**Exercise prompt:** Please reproduce each of the following lines exactly as it appears, in the same order and with nothing left out.

**Records provided:**

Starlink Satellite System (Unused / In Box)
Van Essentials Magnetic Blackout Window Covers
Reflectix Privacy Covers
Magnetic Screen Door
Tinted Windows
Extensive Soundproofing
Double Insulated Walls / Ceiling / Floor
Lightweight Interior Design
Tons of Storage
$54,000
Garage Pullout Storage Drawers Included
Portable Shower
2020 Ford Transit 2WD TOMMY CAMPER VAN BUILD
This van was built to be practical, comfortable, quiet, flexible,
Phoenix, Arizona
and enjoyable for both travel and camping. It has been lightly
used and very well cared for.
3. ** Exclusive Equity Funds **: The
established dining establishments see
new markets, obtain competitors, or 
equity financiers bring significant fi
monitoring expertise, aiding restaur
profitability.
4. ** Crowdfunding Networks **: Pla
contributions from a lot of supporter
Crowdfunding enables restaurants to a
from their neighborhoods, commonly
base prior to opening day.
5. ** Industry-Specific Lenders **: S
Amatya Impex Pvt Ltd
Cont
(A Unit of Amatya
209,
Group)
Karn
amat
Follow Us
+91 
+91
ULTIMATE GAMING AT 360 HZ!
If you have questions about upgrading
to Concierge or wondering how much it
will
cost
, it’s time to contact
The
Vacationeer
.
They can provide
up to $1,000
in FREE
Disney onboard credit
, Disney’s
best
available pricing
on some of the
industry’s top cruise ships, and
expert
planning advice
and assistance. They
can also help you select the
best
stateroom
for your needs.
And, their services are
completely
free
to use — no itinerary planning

**The completed task:**
Starlink Satellite System (Unused / In Box)
Van Essentials Magnetic Blackout Window Covers
Reflectix Privacy Covers
Magnetic Screen Door
Tinted Windows
Extensive Soundproofing
Double Insulated Walls / Ceiling / Floor
Lightweight Interior Design
Tons of Storage
$54,000
Garage Pullout Storage Drawers Included
Portable Shower
2020 Ford Transit 2WD TOMMY CAMPER VAN BUILD
This van was built to be practical, comfortable, quiet, flexible,
Phoenix, Arizona
and enjoyable for both travel and camping. It has been lightly
used and very well cared for.
3. ** Exclusive Equity Funds **: The
established dining establishments see
new markets, obtain competitors, or 
equity financiers bring significant fi
monitoring expertise, aiding restaur
profitability.
4. ** Crowdfunding Networks **: Pla
contributions from a lot of supporter
Crowdfunding enables restaurants to a
from their neighborhoods, commonly
base prior to opening day.
5. ** Industry-Specific Lenders **: S
Amatya Impex Pvt Ltd
Cont
(A Unit of Amatya
209,
Group)
Karn
amat
Follow Us
+91 
+91
ULTIMATE GAMING AT 360 HZ!
If you have questions about upgrading
to Concierge or wondering how much it
will
cost
, it’s time to contact
The
Vacationeer
.
They can provide
up to $1,000
in FREE
Disney onboard credit
, Disney’s
best
available pricing
on some of the
industry’s top cruise ships, and
expert
planning advice
and assistance. They
can also help you select the
best
stateroom
for your needs.
And, their services are
completely
free
to use — no itinerary planning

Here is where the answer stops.